As previously reported, the activity of liver glutathione S-transferases, an important family of enzymes for detoxification processes, is regulated by thyroid hormone levels. Here, we specifically studied glutathione S-transferase alpha (Gsta) gene expression in livers of mice. First, in wild-type (WT) mice, hypothyroidism was induced by 5 weeks of a diet containing 5-propyl-2-thiouracil plus water containing metimazole, whereas hyperthyroidism was induced by daily injections of 50 mu g (100 g body weight)(-1) of 3,3', 5-triiodo-L-thyronine (L-T-3) for 15 days. Importantly, hypothyroidism induced liver Gsta mRNA (>500%) and protein levels (70%; P < 0.01), indicating an important role of baseline thyroid hormone levels to repress this gene; however, surprisingly, no differences were seen in hyperthyroid mice. To further investigate Gsta repression by T-3, we used animals expressing a naturally occurring mutation of the gene for thyroid hormone receptor (TR)-beta(Delta 337T), which prevents T-3 binding and causes a general resistance to thyroid hormone. At baseline, homozygous animals showed increased Gsta levels (mRNA 3.5 times, protein 1.3 times) similar to those found in hypothyroid animals.
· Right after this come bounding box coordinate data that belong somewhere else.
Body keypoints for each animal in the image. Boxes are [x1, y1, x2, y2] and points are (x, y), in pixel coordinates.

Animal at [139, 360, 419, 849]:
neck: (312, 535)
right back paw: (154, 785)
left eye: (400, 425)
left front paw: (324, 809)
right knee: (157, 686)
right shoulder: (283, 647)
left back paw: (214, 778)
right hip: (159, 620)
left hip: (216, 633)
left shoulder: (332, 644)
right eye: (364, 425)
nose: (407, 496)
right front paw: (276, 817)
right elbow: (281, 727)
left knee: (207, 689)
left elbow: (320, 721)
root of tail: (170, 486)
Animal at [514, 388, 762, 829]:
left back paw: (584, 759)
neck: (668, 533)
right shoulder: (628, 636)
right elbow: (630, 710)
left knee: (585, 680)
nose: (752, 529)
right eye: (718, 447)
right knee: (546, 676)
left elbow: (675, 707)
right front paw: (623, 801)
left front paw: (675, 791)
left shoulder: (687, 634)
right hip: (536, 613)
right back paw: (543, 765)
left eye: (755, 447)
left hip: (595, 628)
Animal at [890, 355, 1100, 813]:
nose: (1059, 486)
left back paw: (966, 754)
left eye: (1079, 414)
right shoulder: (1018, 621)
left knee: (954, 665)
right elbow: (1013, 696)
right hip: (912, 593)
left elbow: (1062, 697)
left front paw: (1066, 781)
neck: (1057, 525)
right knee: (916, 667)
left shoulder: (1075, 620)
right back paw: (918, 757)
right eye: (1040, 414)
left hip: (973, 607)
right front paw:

After a T-3 suppression test, we found a blunted response of liver Gsta after the lower doses of T-3 in homozygous animals, as expected. However, after the highest dose of T-3, we observed a decrease in Gsta expression (80%), similar to normal animals, explained by a higher expression of TR-alpha 1 (60%; P < 0.01) and a lower expression of Src1 (steroid coactivator receptor) in the mutant animals (50% decrease). In summary, a decrease in Gsta expression caused by T-3 was observed only in the hypothyroid state. In addition, an essential role of TR-beta 1 is to mediate Gsta suppression in response to T-3 and, in the absence of a functional TR-beta, there is a compensatory action of TR-alpha 1 that depends on low levels of Src1.